→ **Stored data entries**:
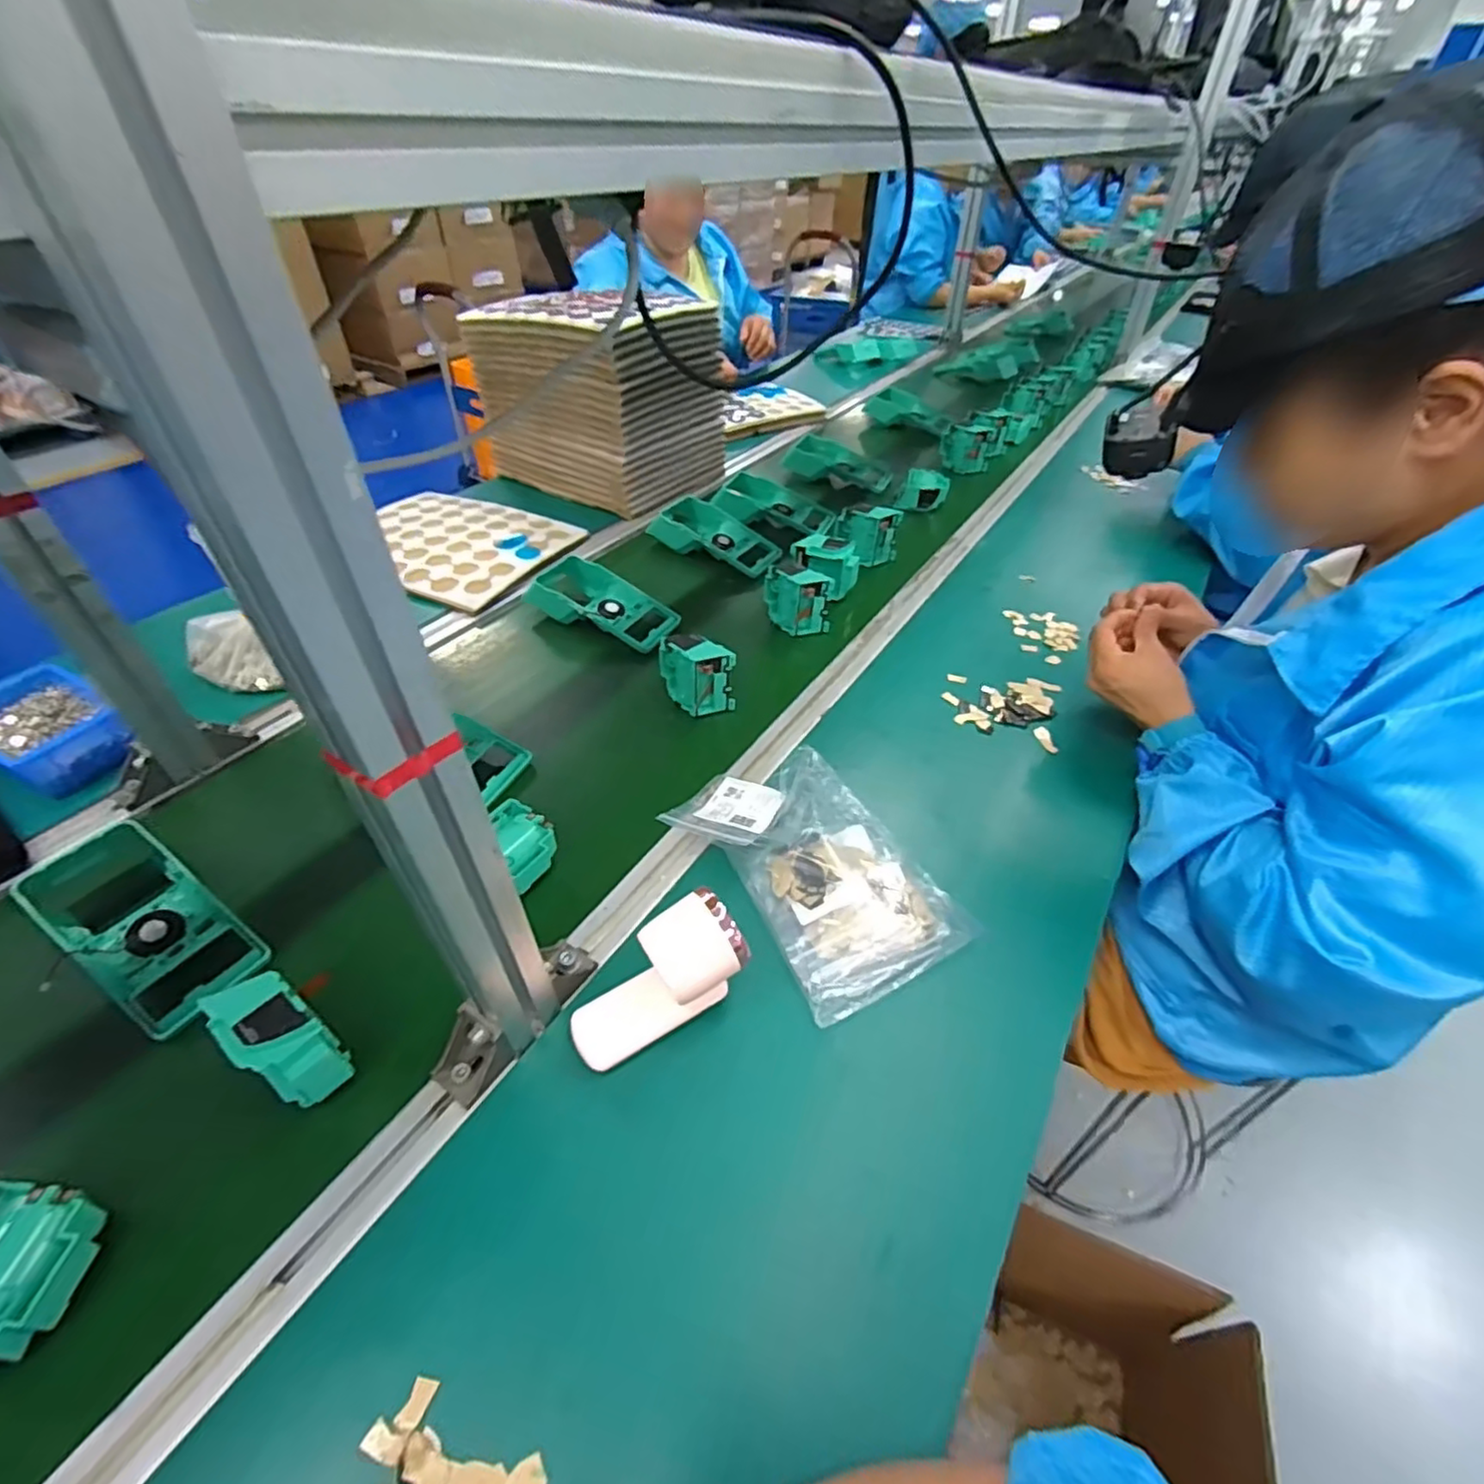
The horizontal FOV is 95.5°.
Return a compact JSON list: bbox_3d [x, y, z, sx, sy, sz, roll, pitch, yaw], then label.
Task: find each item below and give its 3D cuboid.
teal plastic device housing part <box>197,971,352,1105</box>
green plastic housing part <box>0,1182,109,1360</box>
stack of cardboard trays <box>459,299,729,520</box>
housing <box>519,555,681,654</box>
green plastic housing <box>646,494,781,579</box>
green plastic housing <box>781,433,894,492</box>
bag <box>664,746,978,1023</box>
[{"bbox_3d":[-0.288,0.188,0.425,0.076,0.068,0.042,30,49,26],"label":"teal plastic device housing part"},{"bbox_3d":[-0.383,0.282,0.354,0.075,0.036,0.074,6,43,4],"label":"green plastic housing part"},{"bbox_3d":[-0.208,-0.538,1.058,0.305,0.252,0.243,23,47,20],"label":"stack of cardboard trays"},{"bbox_3d":[-0.168,-0.169,0.825,0.180,0.039,0.096,24,47,21],"label":"housing"},{"bbox_3d":[-0.035,-0.290,0.949,0.185,0.039,0.101,31,50,26],"label":"green plastic housing"},{"bbox_3d":[0.161,-0.465,1.139,0.175,0.058,0.079,10,43,-9],"label":"green plastic housing"},{"bbox_3d":[0.059,0.095,0.543,0.143,0.032,0.222,-22,48,-24],"label":"bag"}]

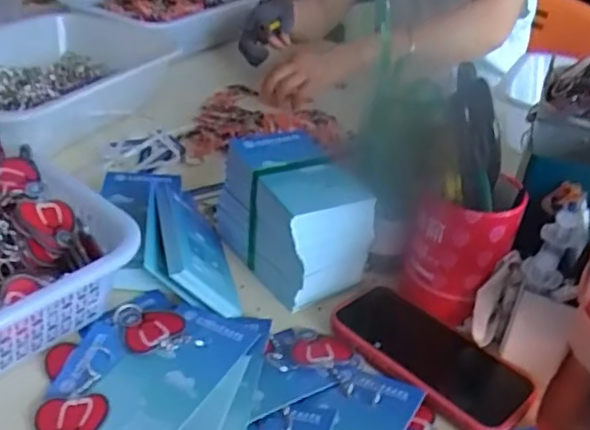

→ **How to complete this task**: Drop the pictures and reproduce the rest of the data exactly.

→ **Exercise output**:
The horizontal FOV is 95.5°.
Return a compact JSON list: bbox_3d [x, y, z, sx, sy, sz, roll, pitch, yaw], then label.
Task: find each item below and give its 3D cuboid.
teal plastic device housing part <box>197,971,352,1105</box>
green plastic housing part <box>0,1182,109,1360</box>
stack of cardboard trays <box>459,299,729,520</box>
housing <box>519,555,681,654</box>
green plastic housing <box>646,494,781,579</box>
green plastic housing <box>781,433,894,492</box>
bag <box>664,746,978,1023</box>
[{"bbox_3d":[-0.288,0.188,0.425,0.076,0.068,0.042,30,49,26],"label":"teal plastic device housing part"},{"bbox_3d":[-0.383,0.282,0.354,0.075,0.036,0.074,6,43,4],"label":"green plastic housing part"},{"bbox_3d":[-0.208,-0.538,1.058,0.305,0.252,0.243,23,47,20],"label":"stack of cardboard trays"},{"bbox_3d":[-0.168,-0.169,0.825,0.180,0.039,0.096,24,47,21],"label":"housing"},{"bbox_3d":[-0.035,-0.290,0.949,0.185,0.039,0.101,31,50,26],"label":"green plastic housing"},{"bbox_3d":[0.161,-0.465,1.139,0.175,0.058,0.079,10,43,-9],"label":"green plastic housing"},{"bbox_3d":[0.059,0.095,0.543,0.143,0.032,0.222,-22,48,-24],"label":"bag"}]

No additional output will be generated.